*O jornalista Daniel Angeli assina a coluna interinamente
A cada dia, o advento do pix tem feito com que as pessoas simplesmente ignorem a existência do dinheiro, de cédulas de dinheiro. Cheque? Quem ousa carregar? Quem ousa aceitar? Minhas lembranças vêm da adolescência, quando comecei a me tornar uma pessoa economicamente ativa. Eu tinha uma carteira. E tinha orgulho dela. Porque ela era “de marca”, comprada no Dedão (quem lembra?), no falecido Fedrizzi, no crediário.
Pois carteiras assim, que nem sei se ainda existem, na minha juventude, eram sinônimo de status. Entre a minha turma de amigos, o cara mais legal era o que ostentava a carteira mais recheada. E não só com cédulas de dinheiro. Até porque, o conceito de economicamente ativos, para nós, era ter alguma coisinha para gastar nos finais de semana. Eram documentos (todos, inclusive os que não precisavam ser carregados), moedas, fotos 3x4 da família toda (e do próprio dono), fichas de ônibus e de orelhão, camisinhas (sempre mais do que uma, para meses depois se transformarem em balões), talões de cheque inteiros (com 20 folhas!) e por aí vai. Enfim, sair com todo aquele aparato no bolso de trás da calça era legal. Nada prático, mas legal.

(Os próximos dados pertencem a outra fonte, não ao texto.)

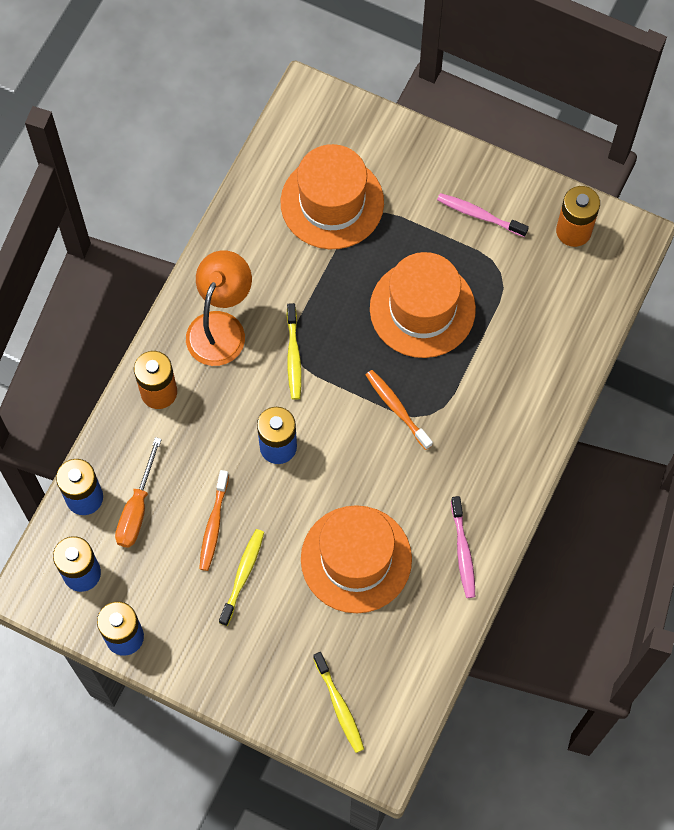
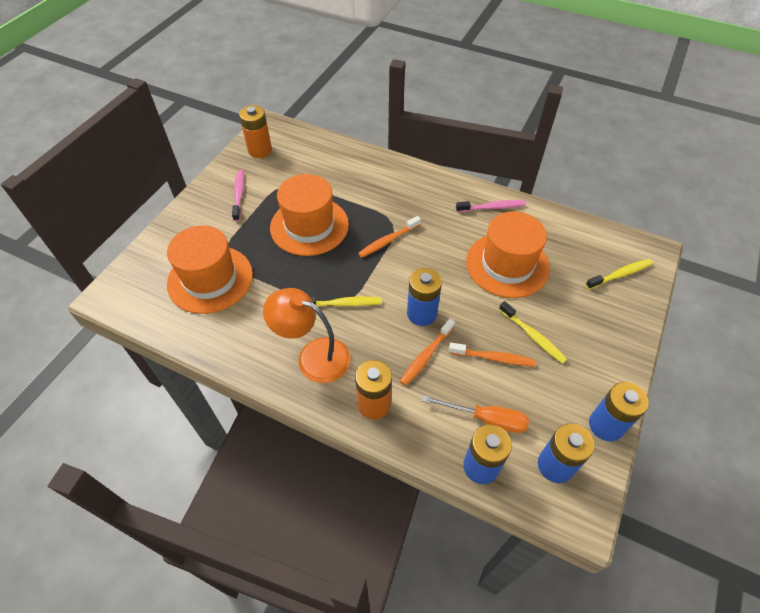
camera: 90 degrees left, 15 degrees down
(218, 449) = (426, 355): none -> orange toothbrush
(243, 575) = (533, 336): yellow toothbrush -> yellow toothbrush turned 150 degrees counterclockwise
(479, 215) = (239, 195): pink toothbrush -> pink toothbrush turned 150 degrees clockwise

Por sermos seres perfeitamente adaptáveis, hoje vejo como algo impensável ter que sair de casa carregando tanta quinquilharia. Seguramente, faz mais de um ano que não vou a um banco ou a um caixa eletrônico sacar dinheiro. Logo, não recebo troco. Logo, não carrego moedas. E eis que surge um fenômeno cotidiano. Sei que não estarei contribuindo em nada para a solução da vulnerabilidade social se passar a dar dinheiro nas sinaleiras. Confesso, no entanto, que às vezes fico até sem jeito ao ser abordado pelos insistentes pedidos de R$ 1.
– Cara, não tenho...
Porque, de fato, não tenho. Não carrego moedas. Assim como eu, tenho certeza que muitos outros, hoje em dia, também não andam com niqueleiras para movimentar a economia das sinaleiras. E chegamos, então, a uma evolução desse fenômeno visto nas ruas. Não tem moeda?
– Consegue um cigarro aí, então, tio...
– Bah, é o último.
– Me dá esse restinho de Coca, então?
– Eu vou tomar.
– Compra uma coisa para eu comer?
– Tô sem tempo, amigo.
– Ah, camisinha tu tem, né?
– ...
É assim, já repararam? Qualquer coisa que você estiver portando naquele momento, vai servir. Em todas as esquinas, em qualquer lugar, até mesmo nos locais mais inóspitos surgem os pedintes, do nada. Pedir uma “esmolinha” na sinaleira tem evoluído para algo cada vez maior. Às vezes, chega a ser perigoso. Sim, pois existem os que ficam violentos diante de tantas negativas de moedas, cigarros ou Cocas.
Quando eu desfilava com minha gorda carteira “de marca” pelo centro não era assim. Bem longe disso. Por isso, se hoje saíssemos com elas, não tenho dúvidas de que voltaríamos quase sem nada para casa.